• [Request 1]
From the piece on Biddy Fraser-Davies, reproduce the stretch from "I first met" through "their own DVD.", substituting "Buttercup" for "Gwendolyn".
• [Request 2]
Translate this sentence from the piece on Biddy Fraser-Davies into French: "I learned how to make cheese by attending a class run by Katherine Mowbray."

Archive for October, 2011

Biddy Fraser-Davies

I first met Biddy Fraser-Davies back in 2005 when I wrote about her for Cuisine magazine and produced a farming feature for Radio New Zealand. In those days she’d just started producing cheese on her farmlet and no one had heard of her or her much-loved cow, Gwendolyn. She was a real find, great talent with a no-nonsense approach and a cheerful eccentricity that fit her as comfortably as her bright pink crocs. Since then she’s starred on Country Calendar and been written up by numerous magazines and newspapers. Biddy and her milking cows – currently Sally and Molly – are the poster girls of the artisan cheese movement, and, as befits their celebrity status, they’ve just released their own DVD.

It’s called Farmhouse Cheese Making: an instructional DVD showing how Cwmglyn Farmhouse Cheese is produced. It features Molly the cow on the cover and stars Biddy the dairymaid in apron and boots.  A self-taught cheesemaker, she begins by admitting it took her a full year of trial and error to achieve the consistently good cheeses she sells today. The DVD aims to help others short track the learning process. Together with the comprehensive cow-to-cheese manual, which can be found on the Cwmglyn Farm website, it’s an excellent introduction to the cheesemaker’s craft.

Cwmglyn Farmhouse Cheese

I learned how to make cheese by attending a class run by Katherine Mowbray. Her courses are very good and I often refer to her book but what I like about Biddy’s DVD is that you can re-run it again and again. So if you can’t recall how firm the curds should be before you cut them, you can replay the episode.

• [Provided information]

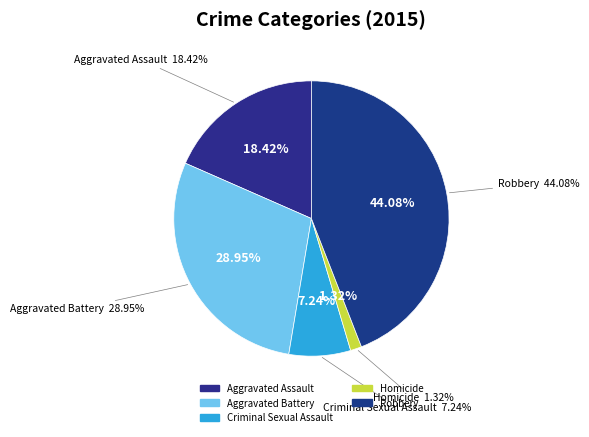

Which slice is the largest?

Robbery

--

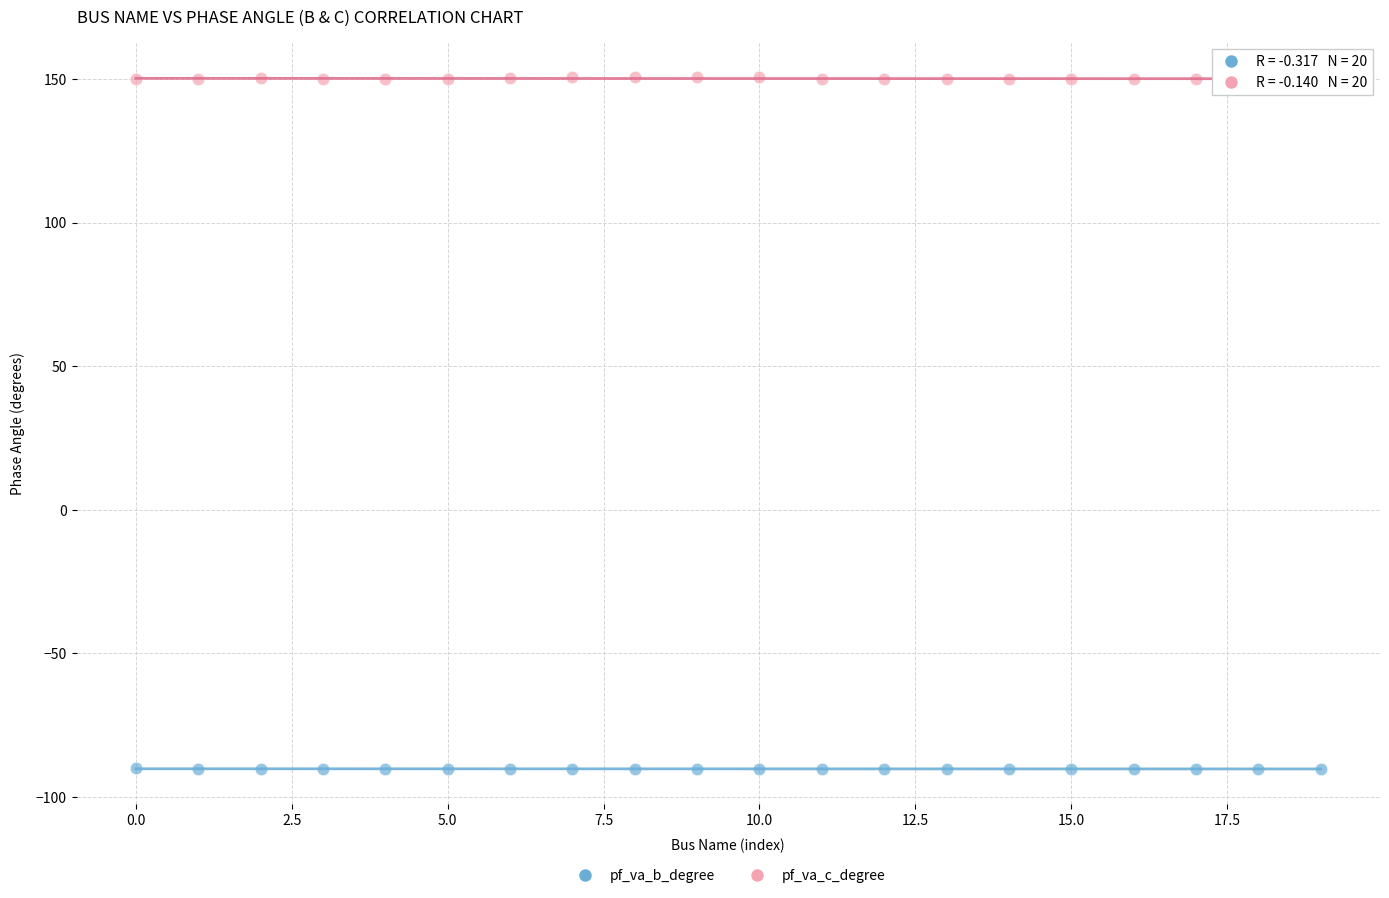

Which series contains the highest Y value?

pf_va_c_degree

• [Expected output 1]
I first met Biddy Fraser-Davies back in 2005 when I wrote about her for Cuisine magazine and produced a farming feature for Radio New Zealand. In those days she’d just started producing cheese on her farmlet and no one had heard of her or her much-loved cow, Buttercup. She was a real find, great talent with a no-nonsense approach and a cheerful eccentricity that fit her as comfortably as her bright pink crocs. Since then she’s starred on Country Calendar and been written up by numerous magazines and newspapers. Biddy and her milking cows – currently Sally and Molly – are the poster girls of the artisan cheese movement, and, as befits their celebrity status, they’ve just released their own DVD.

• [Expected output 2]
J'ai appris à faire du fromage en suivant un cours donné par Katherine Mowbray.